The Tax Cuts and Jobs Act of 2017 (TCJA) included changes to the treatment of executive compensation and nonqualified deferred compensation (NQDC) plans.
The IRS has issued proposed regulations implementing the amendments made to section 162(m) of the Internal Revenue Code by the TCJA. Section 162(m) disallows the deduction by any publicly held corporation of compensation paid in any taxable year to a covered employee that exceeds $1 million. The proposed regulations update the definitions of covered employee, publicly held corporation and applicable employee compensation.
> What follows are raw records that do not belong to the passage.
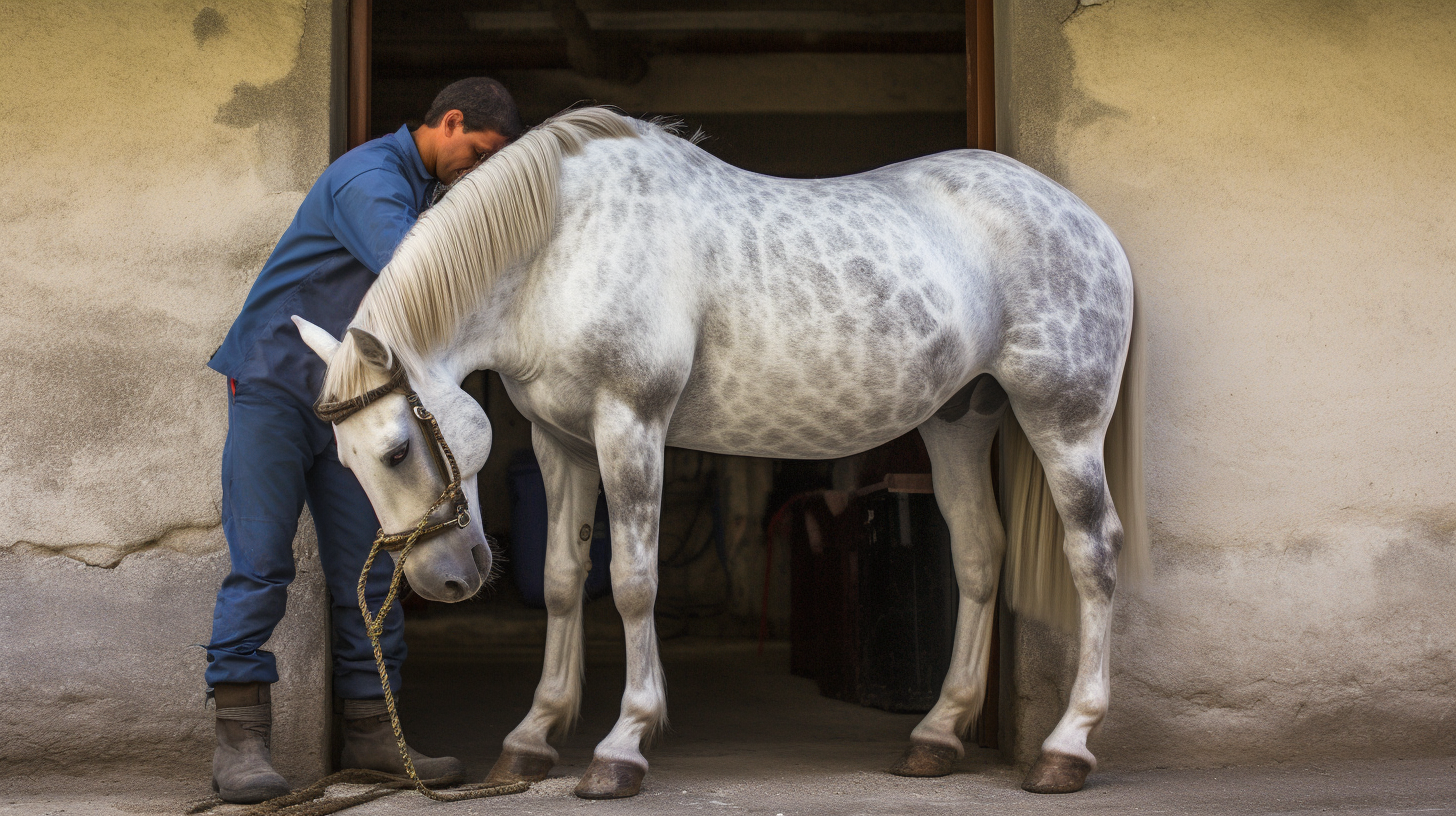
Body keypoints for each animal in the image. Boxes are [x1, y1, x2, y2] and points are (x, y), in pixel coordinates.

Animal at [289, 104, 1141, 798]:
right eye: (350, 463)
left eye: (397, 450)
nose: (445, 580)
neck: (559, 251)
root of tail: (1086, 220)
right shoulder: (561, 442)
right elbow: (563, 580)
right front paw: (532, 738)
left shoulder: (629, 424)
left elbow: (632, 583)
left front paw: (622, 747)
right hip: (960, 421)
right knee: (979, 555)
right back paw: (937, 735)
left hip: (1062, 419)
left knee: (1093, 554)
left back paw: (1067, 747)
During a conference in 2018, R. Lee Nunn, a senior vice president at Aon Hewitt, said Section 162(m) of the Code started with the idea that executives are paid too much, so employers could pay someone $1 million and receive a tax deduction, but for earnings greater than that, there would be no deduction. The TCJA expanded the definition of compensation for purposes of the $1 million deduction limit to include all remuneration paid for services by eliminating the performance-based compensation and commission exceptions for compensation paid to top executives at publicly traded companies.
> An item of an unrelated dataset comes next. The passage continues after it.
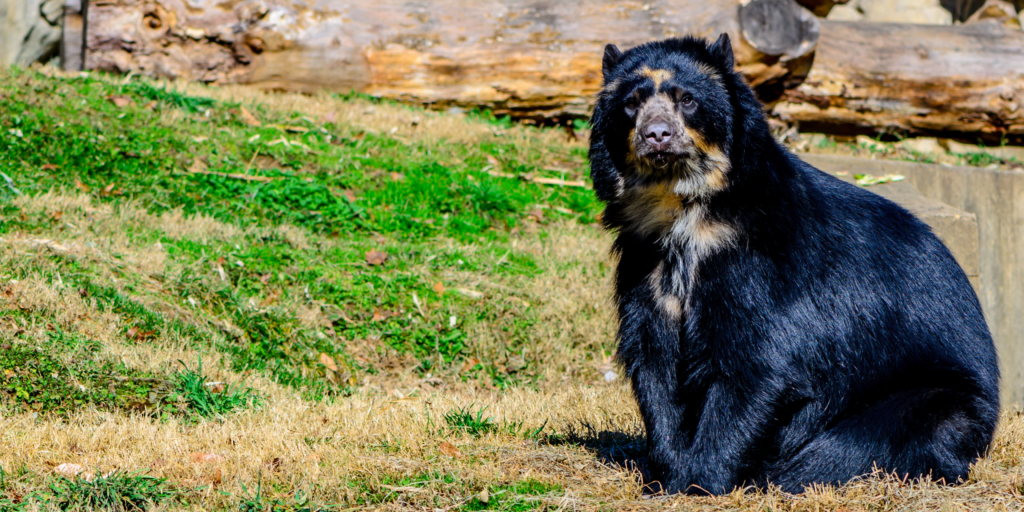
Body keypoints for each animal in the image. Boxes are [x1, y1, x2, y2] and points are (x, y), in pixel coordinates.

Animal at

In addition, Nunn noted that the Securities and Exchange Commission (SEC) had previously changed the rules so that the chief financial officer (CFO) of a company was not a covered employee. However, under the TCJA, the definition of “covered employee” expanded to include anyone who is the chief executive officer (CEO) or the CFO at any time during the tax year, as well as the three highest paid officers during the year.
The TCJA also provided a transition, or “grandfather” rule, for certain outstanding compensatory arrangements. Specifically, the TCJA changes do not apply to compensation that is provided to a covered employee under a written binding contract that was in effect on November 2, 2017, and was not modified on or after that date. The proposed regulations further explain the grandfather rule, including when a contract will be considered materially modified so that it is no longer considered “grandfathered.”
The regulations also explain how grandfathered amounts are treated when a distribution is made from a nonqualified deferred compensation (NQDC) plan.
The text of the proposed regulations gives notice of a public hearing and requests comments. However, the IRS says taxpayers may rely on these proposed regulations for tax years before the final regulations are effective. Text of the proposed regulations may be downloaded from here.
TCJA and 457(f) plans
Though the proposed regulations say they impact publicly held corporations, it is notable that the TCJA also has some effect on tax-exempt entities and their nonqualified 457(f) plans.
Specifically, a new 21% percent excise tax will apply to the top-five highest-paid employees (or former employees) of a tax-exempt or governmental entity each year on any compensation that exceeds $1 million per employee. 457(f) deferred compensation that is vested (no longer subject to a substantial risk of forfeiture) counts toward the $1 million threshold.